Kip pulled him closer, hand behind his neck and in his damp hair, trying to get purchase for whatever sanity was left within him. “Okay, okay, no cab, no press.” He said softly, and the scared figure let loose for a bit. Kip can’t save the man he loves if he is all crazed and scared like this. That’s when his phone buzzed and lit up in the middle of the darkness; it had been lying on the dirty floor the whole time. His dad’s face shone and rang like the saving bell. Kip lunged at his phone.

“Hey buddy, how is the birthday party? When are you getting—” Kip cut through, “Dad, I need you to come and pick me up right now!”

“What’s wrong, son? Are you hurt?” He could hear his dad trying to stand up too fast and stumbling around the armchair, probably looking for his car key. 

“No, no, I’m fine. Just please come and get me, and please don’t ask anything. It’s Kyle’s bar; you remembered the address, right?” He shot through, once again trying to calm the shivering man below him. 

“I’ll be there in 15. Hold on, son.”  

By the time Kip had Scott lying on him in the backseats and strapped the seat belt over him, his dad was already speeding down the midnight roads and heading back to their home. Tires spin as fast as the gale flowing downward from the skyscrapers towering over them.  

Lights on, wet clothes stripped, heater turned up but not too fast, tea boiled. Kip went through the steps with his dad like a trained nurse, or at least as trained as someone who used to deal with hypothermia for homeless people. Scott looked so snug now on Kip’s bed, all tucked in with a hot towel on his forehead, so very different from how he found him mere hours ago. He still hasn’t spoken another word, and now Kip is terrified of the morning to come. 

His dad stood opposite to him, wordlessly looking at them both. He hasn’t asked a single question from the moment he dragged Scott out of the alleys and into the car. His brow raised at the sight of them now.
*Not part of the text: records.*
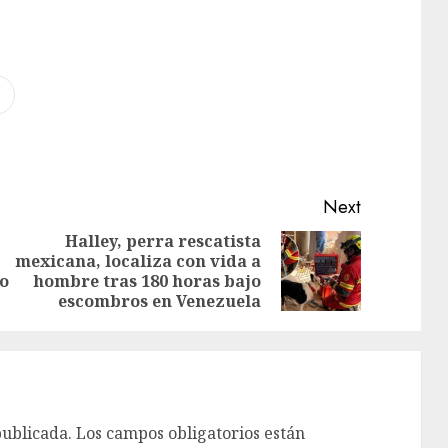
Next
Halley, perra rescatista
mexicana, localiza con vida a
to
hombre tras 180 horas bajo
escombros en Venezuela
publicada.
Los campos obligatorios están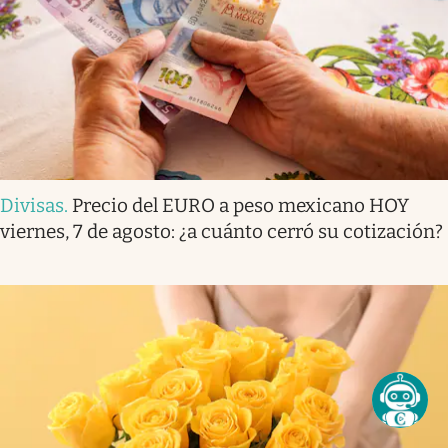
Divisas
.
Precio del EURO a peso mexicano HOY
viernes, 7 de agosto: ¿a cuánto cerró su cotización?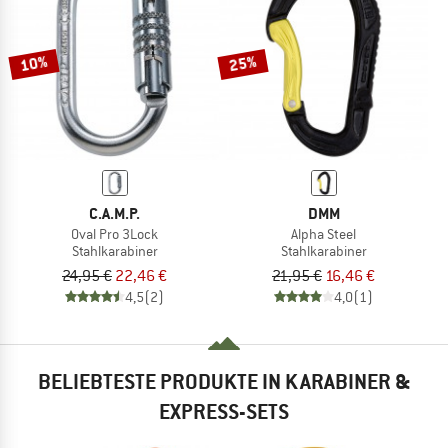
ZUM SOMMER SALE
10%
25%
C.A.M.P.
DMM
Oval Pro 3Lock
Alpha Steel
Stahlkarabiner
Stahlkarabiner
24,95 €
22,46 €
21,95 €
16,46 €
4,5
(2)
4,0
(1)
BELIEBTESTE PRODUKTE IN KARABINER &
EXPRESS-SETS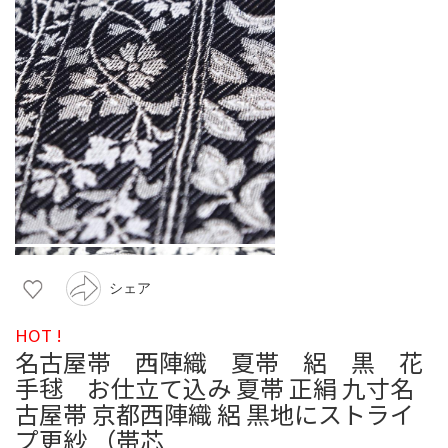
シェア
HOT !
名古屋帯 西陣織 夏帯 絽 黒 花
手毬 お仕立て込み 夏帯 正絹 九寸名
古屋帯 京都西陣織 絽 黒地にストライ
プ更紗 （帯芯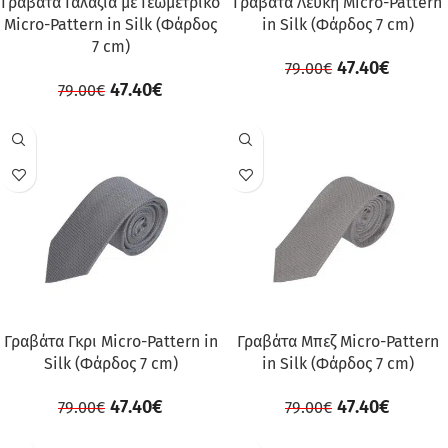
Γραβάτα Γαλάζια με Γεωμετρικό
Γραβάτα Λευκή Micro-Pattern
Micro-Pattern in Silk (Φάρδος
in Silk (Φάρδος 7 cm)
7 cm)
47.40
€
79.00
€
47.40
€
79.00
€
ΠΡΟΣΦΟΡΆ
ΠΡΟΣΦΟΡΆ
Γραβάτα Γκρι Micro-Pattern in
Γραβάτα Μπεζ Micro-Pattern
Silk (Φάρδος 7 cm)
in Silk (Φάρδος 7 cm)
47.40
€
47.40
€
79.00
€
79.00
€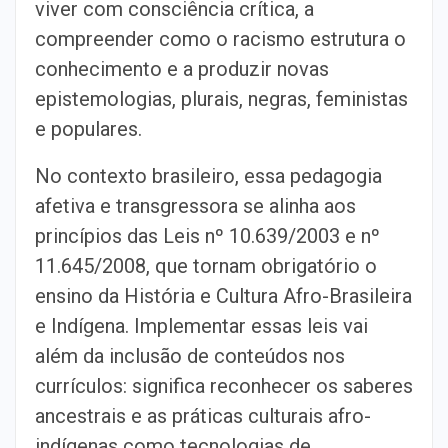
viver com consciência crítica, a
compreender como o racismo estrutura o
conhecimento e a produzir novas
epistemologias, plurais, negras, feministas
e populares.
No contexto brasileiro, essa pedagogia
afetiva e transgressora se alinha aos
princípios das Leis nº 10.639/2003 e nº
11.645/2008, que tornam obrigatório o
ensino da História e Cultura Afro-Brasileira
e Indígena. Implementar essas leis vai
além da inclusão de conteúdos nos
currículos: significa reconhecer os saberes
ancestrais e as práticas culturais afro-
indígenas como tecnologias de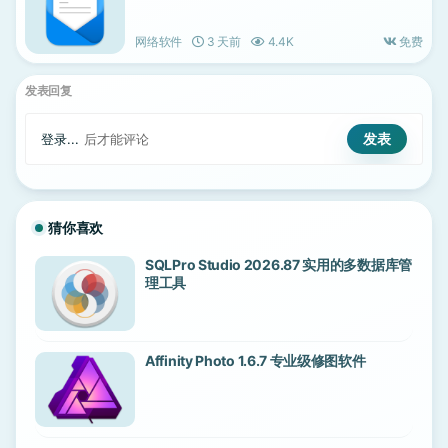
网络软件
3 天前
4.4K
免费
发表回复
登录...
后才能评论
猜你喜欢
SQLPro Studio 2026.87 实用的多数据库管
理工具
Affinity Photo 1.6.7 专业级修图软件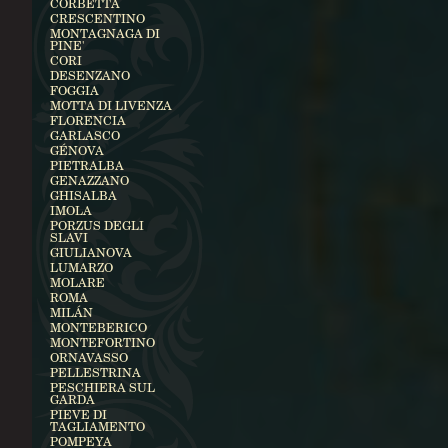
CORBETTA
CRESCENTINO
MONTAGNAGA DI
PINE'
CORI
DESENZANO
FOGGIA
MOTTA DI LIVENZA
FLORENCIA
GARLASCO
GÉNOVA
PIETRALBA
GENAZZANO
GHISALBA
IMOLA
PORZUS DEGLI
SLAVI
GIULIANOVA
LUMARZO
MOLARE
ROMA
MILÁN
MONTEBERICO
MONTEFORTINO
ORNAVASSO
PELLESTRINA
PESCHIERA SUL
GARDA
PIEVE DI
TAGLIAMENTO
POMPEYA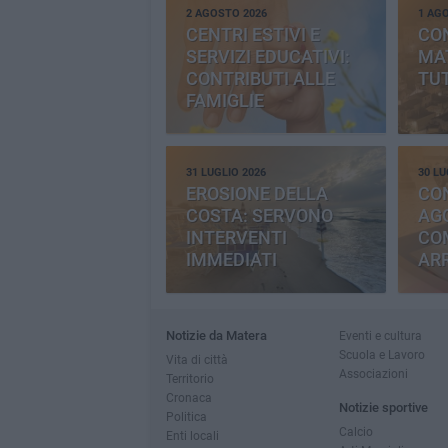
2 AGOSTO 2026
1 AG
CENTRI ESTIVI E
CO
SERVIZI EDUCATIVI:
MAT
CONTRIBUTI ALLE
TUT
FAMIGLIE
31 LUGLIO 2026
30 LU
EROSIONE DELLA
CO
COSTA: SERVONO
AGG
INTERVENTI
CO
IMMEDIATI
AR
Notizie da Matera
Eventi e cultura
Scuola e Lavoro
Vita di città
Associazioni
Territorio
Cronaca
Notizie sportive
Politica
Calcio
Enti locali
“Is this the guy that made you cry?” His words sounded like he tried, for the first time in his life, to be bitter and angry. Because that was the kind of man his father is. 

What should he say now? That yes, this was the guy that broke my heart. And yes, he happened to be the captain of one of the best teams in the MHL. And yes, because of him, for the last 2 months, I didn’t come home to watch the game with you, because he asked me to stay. 

And I said yes. Kip said yes to this blinded love. He chose the after-practice kisses, the hush at the art gallery, and the pretense that they never knew each other at the fundraising party. He stood in the dark waiting for Scott’s car to come around. He wore the suit in the closet after he cut the tag that said “for my man, S.” Now he brought this coveted man to his bed, under the cover of the night.

Just like before, the adrenaline signed off from their emergency shift, the alcohol steamed up from his pores, and Kip’s lucidity crashed down with the weight of it all once again. So he collapsed by the bedside, back leaning to the wall, legs raised up to his chest. He didn’t know if he was heaving or crying or a combination of the two until his dad picked him up and soothed him just like when he was a child. With soft pats on the back, his face burrowing in the older man's t-shirt, a sore-eye scene if he could admit it.  

Oh, how he wished he could turn back the time and not take up that shift where one handsome hockey player walked through the door and turned his life upside down with a blueberry smoothie.

“It’s alright, it’s alright. We have all tomorrow to deal with this. And I will have a straight talk with that man.” Kip’s dad said while stroking his hair. 

“His name is Scott Hunter.” That was the only thing Kip remembered saying before drifting to sleep.